From the beginning, since the first printed newspaper, every news that makes into a page has had a specific section allotted to it. Although pretty much everything changed in newspapers from the ink to the type of paper used, this proper categorization of news was carried over by generations and even to the digital versions of the newspaper. Newspaper articles are not limited to a few topics or subjects, it covers a wide range of interests from politics to sports to movies and so on. For long, this process of sectioning was done manually by people but now technology can do it without much effort. In this hackathon, Data Science and Machine Learning enthusiasts like you will use Natural Language Processing to predict which genre or category a piece of news will fall in to from the story.
Size of training set: 7,628 records Size of test set: 2,748 records
- STORY: A part of the main content of the article to be published as a piece of news.
- SECTION: The genre/category the STORY falls in.

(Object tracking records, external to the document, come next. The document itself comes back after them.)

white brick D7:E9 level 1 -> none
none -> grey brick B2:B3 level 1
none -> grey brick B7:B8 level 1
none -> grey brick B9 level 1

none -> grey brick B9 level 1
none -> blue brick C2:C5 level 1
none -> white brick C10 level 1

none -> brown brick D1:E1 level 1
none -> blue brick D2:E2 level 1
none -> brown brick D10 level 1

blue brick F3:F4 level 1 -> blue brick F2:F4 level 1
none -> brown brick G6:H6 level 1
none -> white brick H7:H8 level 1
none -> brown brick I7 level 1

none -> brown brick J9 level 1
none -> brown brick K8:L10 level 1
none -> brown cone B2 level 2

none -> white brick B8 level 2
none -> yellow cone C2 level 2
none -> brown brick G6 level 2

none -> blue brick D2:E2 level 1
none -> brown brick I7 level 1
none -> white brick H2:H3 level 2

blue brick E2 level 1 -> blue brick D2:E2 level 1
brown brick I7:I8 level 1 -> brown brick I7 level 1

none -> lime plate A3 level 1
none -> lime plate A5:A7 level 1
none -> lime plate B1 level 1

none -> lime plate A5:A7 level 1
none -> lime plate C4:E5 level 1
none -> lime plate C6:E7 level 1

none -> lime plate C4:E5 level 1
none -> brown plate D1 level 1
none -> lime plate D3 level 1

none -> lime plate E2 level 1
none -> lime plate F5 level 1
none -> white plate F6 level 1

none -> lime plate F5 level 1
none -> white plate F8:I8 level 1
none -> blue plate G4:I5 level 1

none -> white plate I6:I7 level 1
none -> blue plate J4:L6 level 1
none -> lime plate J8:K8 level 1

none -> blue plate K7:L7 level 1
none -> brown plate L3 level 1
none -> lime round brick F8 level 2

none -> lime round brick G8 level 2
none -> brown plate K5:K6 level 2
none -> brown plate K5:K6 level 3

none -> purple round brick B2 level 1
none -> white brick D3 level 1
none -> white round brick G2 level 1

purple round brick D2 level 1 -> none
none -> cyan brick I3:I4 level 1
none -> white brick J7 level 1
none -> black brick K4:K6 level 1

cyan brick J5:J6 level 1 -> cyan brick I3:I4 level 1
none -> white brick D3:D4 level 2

There are four distinct sections where each story may fall in to. The Sections are labelled as follows:
- Politics: 0
- Technology: 1
- Entertainment: 2
- Business: 3
The final score will be calculated based on the number of true predictions using the confusion matrix.
Rank: 2
Score: 0.99163027660
File | Score |
---|---|
predict-the-news-category_v5.ipynb | 0.99053857 |
predict-the-news-category_v9.ipynb | 0.99017467 |
predict-the-news-category_v8.ipynb | 0.98944687 |
final-ensemble.ipynb | 0.99163028 |